> **What you are asked to do**
The records are to be repeated exactly, and any images in them are to be dropped.

(Records excerpted from a collection)
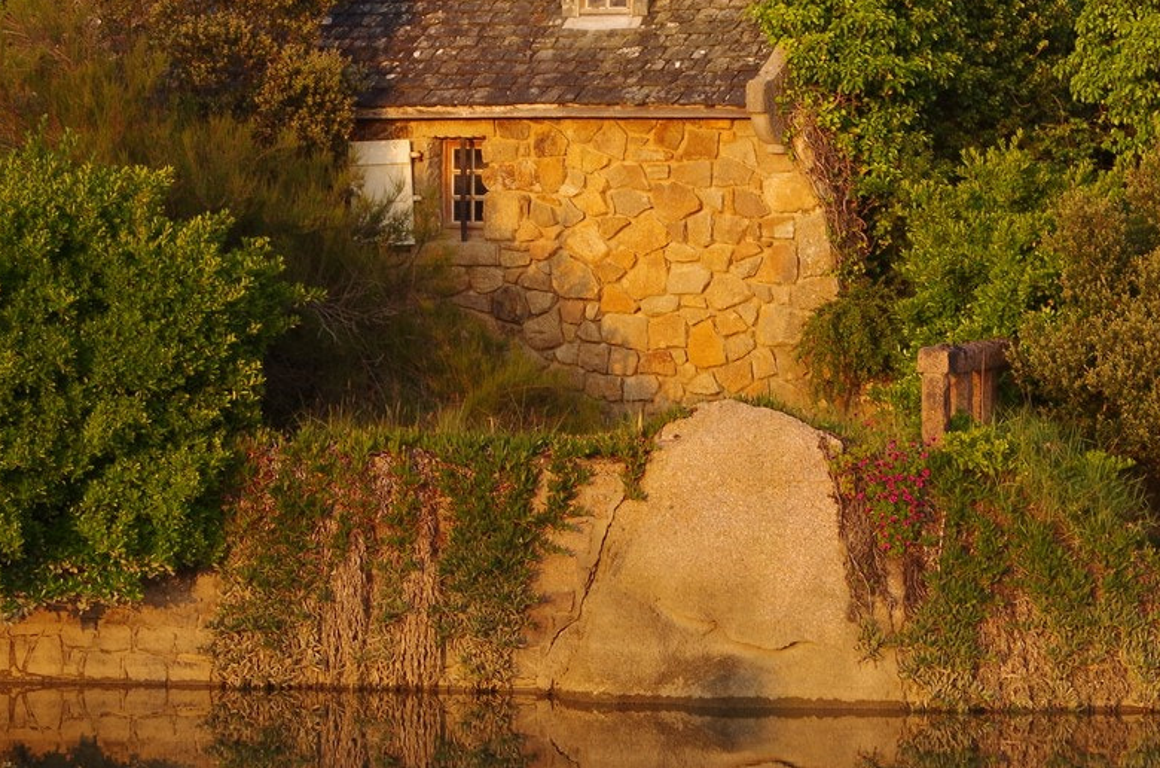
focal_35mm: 182
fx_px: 5850
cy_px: 406
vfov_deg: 7.5
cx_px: 909
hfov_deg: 11.3
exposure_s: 1/100
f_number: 8
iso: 400
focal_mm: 57.5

> **Your solution**
focal_35mm: 182
fx_px: 5850
cy_px: 406
vfov_deg: 7.5
cx_px: 909
hfov_deg: 11.3
exposure_s: 1/100
f_number: 8
iso: 400
focal_mm: 57.5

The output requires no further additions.